Wenn irgendwie möglich, drucken Verlage die Genrebezeichnung „Roman“ auf ihre Bücher: Verkauft sich einfach besser! Ausgerechnet „Lot – Geschichten einer Nachbarschaft“ von Bryan Washington läuft nun aber unter „Erzählungen“ – dabei fühlen sich die Texte des US-amerikanischen Autors wie ein Roman an. Zusammengehalten werden sie nicht nur von dem jungen Afro-Latino-Erzähler, der von seiner sexuellen Selbstfindung und der mehr und mehr auseinanderbrechenden Familie berichtet.

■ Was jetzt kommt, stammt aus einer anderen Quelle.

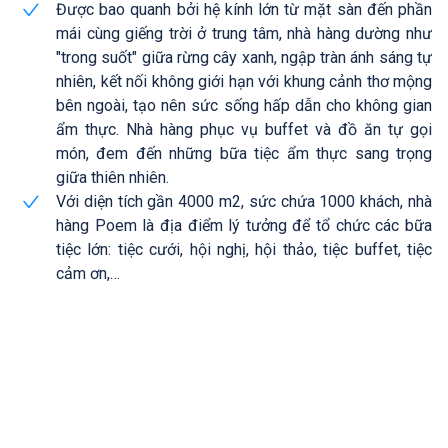
Được bao quanh bởi hệ kính lớn từ mặt sàn đến phần
mái cùng giếng trời ở trung tâm, nhà hàng dường như
"trong suốt" giữa rừng cây xanh, ngập tràn ánh sáng tự
nhiên, kết nối không giới hạn với khung cảnh thơ mộng
bên ngoài, tạo nên sức sống hấp dẫn cho không gian
ẩm thực. Nhà hàng phục vụ buffet và đồ ăn tự gọi
món, đem đến những bữa tiệc ẩm thực sang trọng
giữa thiên nhiên.
Với diện tích gần 4000 m2, sức chứa 1000 khách, nhà
hàng Poem là địa điểm lý tưởng để tổ chức các bữa
tiệc lớn: tiệc cưới, hội nghị, hội thảo, tiệc buffet, tiệc
cảm ơn,…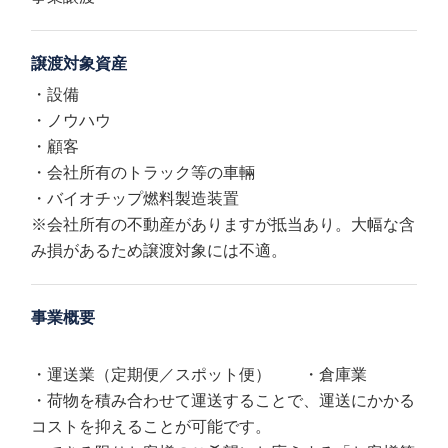
譲渡対象資産
・設備
・ノウハウ
・顧客
・会社所有のトラック等の車輛
・バイオチップ燃料製造装置
※会社所有の不動産がありますが抵当あり。大幅な含
み損があるため譲渡対象には不適。
事業概要
・運送業（定期便／スポット便） ・倉庫業
・荷物を積み合わせて運送することで、運送にかかる
コストを抑えることが可能です。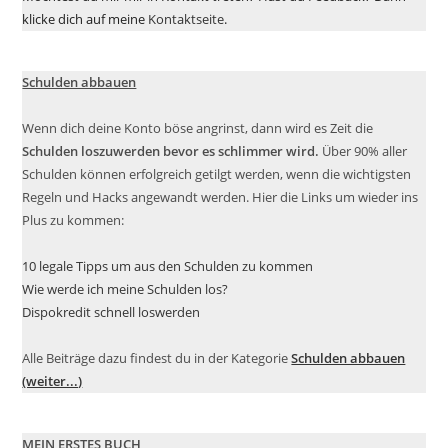
klicke dich auf meine
Kontaktseite
.
Schulden abbauen
Wenn dich deine Konto böse angrinst, dann wird es Zeit die
Schulden loszuwerden bevor es schlimmer wird.
Über 90% aller
Schulden können erfolgreich getilgt werden, wenn die wichtigsten
Regeln und Hacks angewandt werden. Hier die Links um wieder ins
Plus zu kommen:
10 legale Tipps um aus den Schulden zu kommen
Wie werde ich meine Schulden los?
Dispokredit schnell loswerden
Alle Beiträge dazu findest du in der Kategorie
Schulden abbauen
(weiter...)
MEIN ERSTES BUCH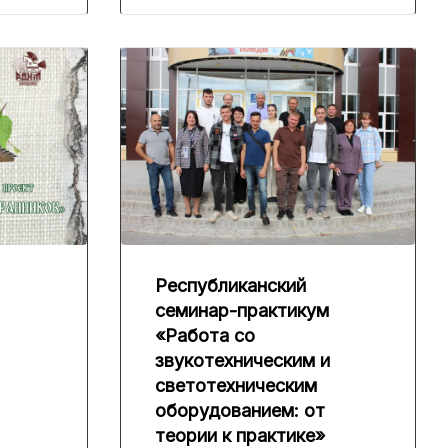
Республиканский
семинар-практикум
«Работа со
звукотехническим и
светотехническим
оборудованием: от
теории к практике»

Als eigentliches Zentrum  von „Lot – Geschichten einer Nachbarschaft“ etabliert Bryan Washington das von Hispanics und Afro-Americans bevölkerte Armenviertel der texanischen Metropole Houston. Immer wieder weitet Washington den Blick und schwenkt von seinem Protagonisten auf die Nachbarschaft: Eine Jamaikanerin betrügt ihren Mann mit einem whiteboy und wird von den Bewohnern des Viertels verraten, ein junger Einwanderer sucht sich einen älteren Dealer als Mentor, und junge Stricher schließen sich in ihrer Sehnsucht nach Sicherheit und Gemeinschaft zusammen. Es ist die Zerbrechlichkeit der Figuren, ihre Versehrtheit, die sich hinter der unterkühlten, oft beiläufigen Sprache offenbart. Sie eint Washingtons Personal und brennt sich den Lesenden ein.